***** Provided passage *****

A pre-existing condition is one that an individual has suffered from for a period of time prior to seeking health insurance coverage. Previously, having a pre-existing condition could determine what types of health insurance coverage an individual could obtain, the price they paid for coverage, and could also lead to higher insurance premiums, coverage exclusions, or a denial of an application. However, these impacts are no longer allowed as of January 1, 2014.
What Is a Pre-Existing Condition?
The category of pre-existing conditions includes chronic illnesses. Historically, an insurance company determines what is a pre-existing condition for each applicant based on the applicant's medical history. Because of this, there is no specific list of what is considered a pre-existing condition. However, illnesses and injuries that may fall under this category include:
- High Cholesterol
- Heart Disease
- Old Sports Injuries
Traditionally, the objectiveness in deciding what is a pre-existing condition and the impact of these conditions on policies may mean that individuals having a pre-existing condition must acquire special insurance.

***** Recorded data *****

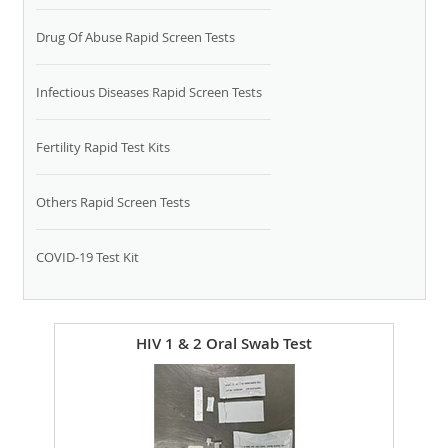
Drug Of Abuse Rapid Screen Tests
Infectious Diseases Rapid Screen Tests
Fertility Rapid Test Kits
Others Rapid Screen Tests
COVID-19 Test Kit
HIV 1 & 2 Oral Swab Test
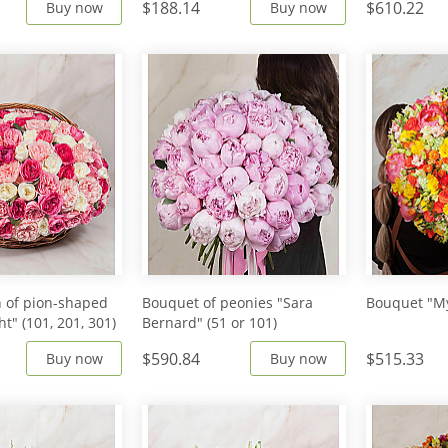
$188.14
$610.22
Buy now
Buy now
 of pion-shaped
Bouquet of peonies "Sara
Bouquet "My
ht" (101, 201, 301)
Bernard" (51 or 101)
$590.84
$515.33
Buy now
Buy now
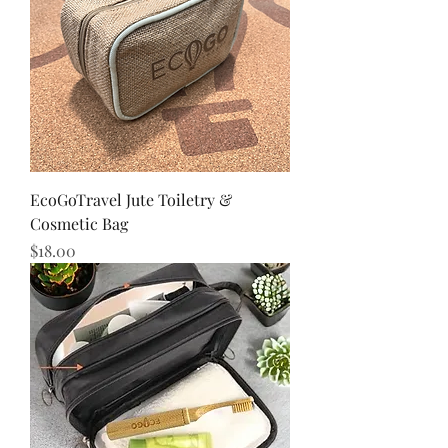
EcoGoTravel Jute Toiletry &
Cosmetic Bag
Price
$18.00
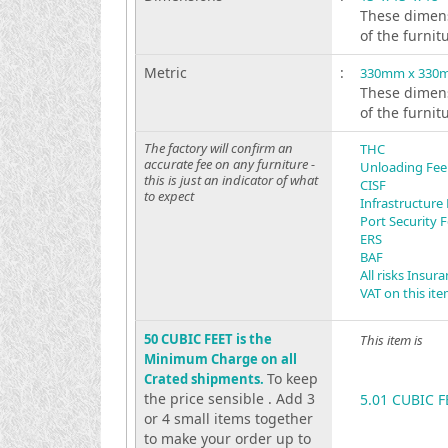
These dimens
of the furnit
Metric
:
330mm x 330
These dimens
of the furnit
The factory will confirm an
THC
accurate fee on any furniture -
Unloading Fee
this is just an indicator of what
CISF
to expect
Infrastructure
Port Security 
ERS
BAF
All risks Insur
VAT on this it
50 CUBIC FEET is the
This item is
Minimum Charge on all
To keep
Crated shipments.
the price sensible . Add 3
5.01 CUBIC F
or 4 small items together
to make your order up to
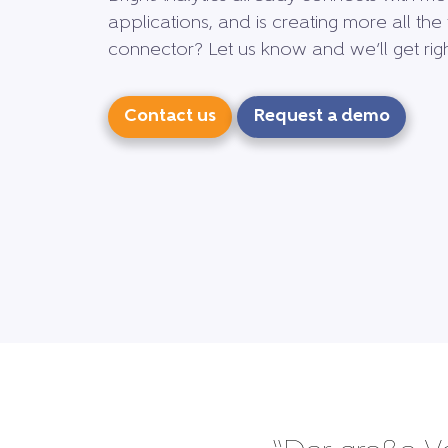
applications, and is creating more all the 
connector? Let us know and we’ll get right
Contact us
Request a demo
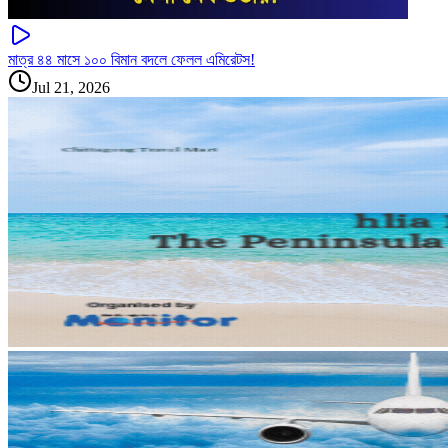
মাত্র ৪৪ মাসে ১০০ বিমান বদলে ফেলল এমিরেটস!
Jul 21, 2026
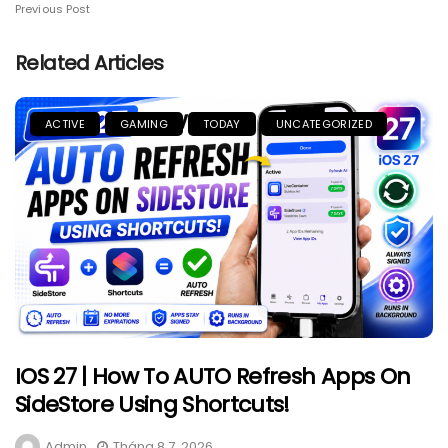
Previous Post
Related Articles
ACTIVE
GAMING
TODAY
UNCATEGORIZED
IOS 27 | How To AUTO Refresh Apps On
SideStore Using Shortcuts!
Admin
Tháng 8 7, 2026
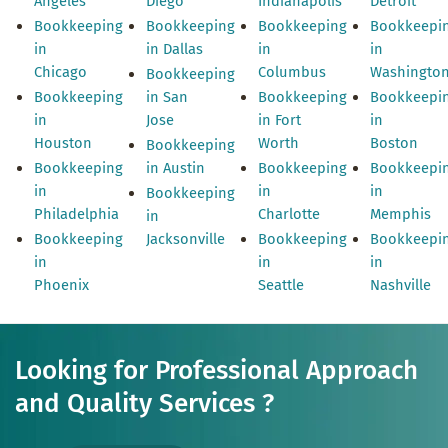
Angeles
Diego
Indianapolis
Detroit
Bookkeeping
Bookkeeping
Bookkeeping
Bookkeepi
in
in Dallas
in
in
Chicago
Columbus
Washingto
Bookkeeping
Bookkeeping
in San
Bookkeeping
Bookkeepi
in
Jose
in Fort
in
Houston
Worth
Boston
Bookkeeping
Bookkeeping
in Austin
Bookkeeping
Bookkeepi
in
in
in
Bookkeeping
Philadelphia
Charlotte
Memphis
in
Bookkeeping
Jacksonville
Bookkeeping
Bookkeepi
in
in
in
Phoenix
Seattle
Nashville
Looking for Professional Approach
and Quality Services ?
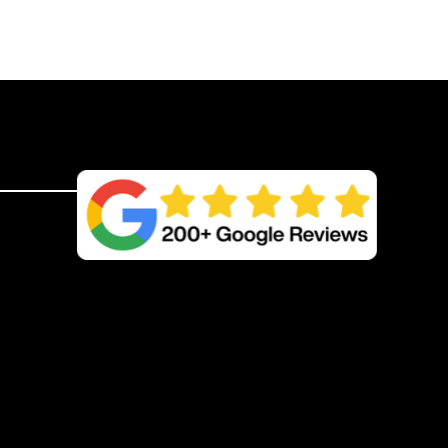
w/
Double
Spike
50m
quantity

*****

• Assignment A
Answer these questions from the pre-existing conditions passage, one answer per line, marked the same way.
(i) As of what date are the effects of a pre-existing condition on coverage no longer allowed?
(ii) On what do insurance companies historically base their decision about what counts as a pre-existing condition for each applicant?
(iii) What kind of injury appears among the listed examples?
• Assignment B
Carry on the passage about pre-existing conditions and health insurance, starting after its final sentence.

• Answer space A
(i) January 1, 2014.
(ii) The applicant's medical history.
(iii) Old sports injuries.

• Answer space B
The Patient Protection and Affordable Care Act
The Patient Protection and Affordable Care Act (PPACA) was signed into law by President Obama in 2010. Under this law, insurance companies were no longer permitted to deny coverage, require a waiting period or charge more to a person under the age of 19 who had a pre-existing condition.
The Future of Healthcare and Pre-Existing Conditions
The days of worrying about whether you'll be able to obtain health insurance or will be required to pay more for coverage because of a pre-existing coverage are coming to an end. The result should be that more individuals have coverage and that coverage will be provided for all illnesses and injuries, regardless of when incurred.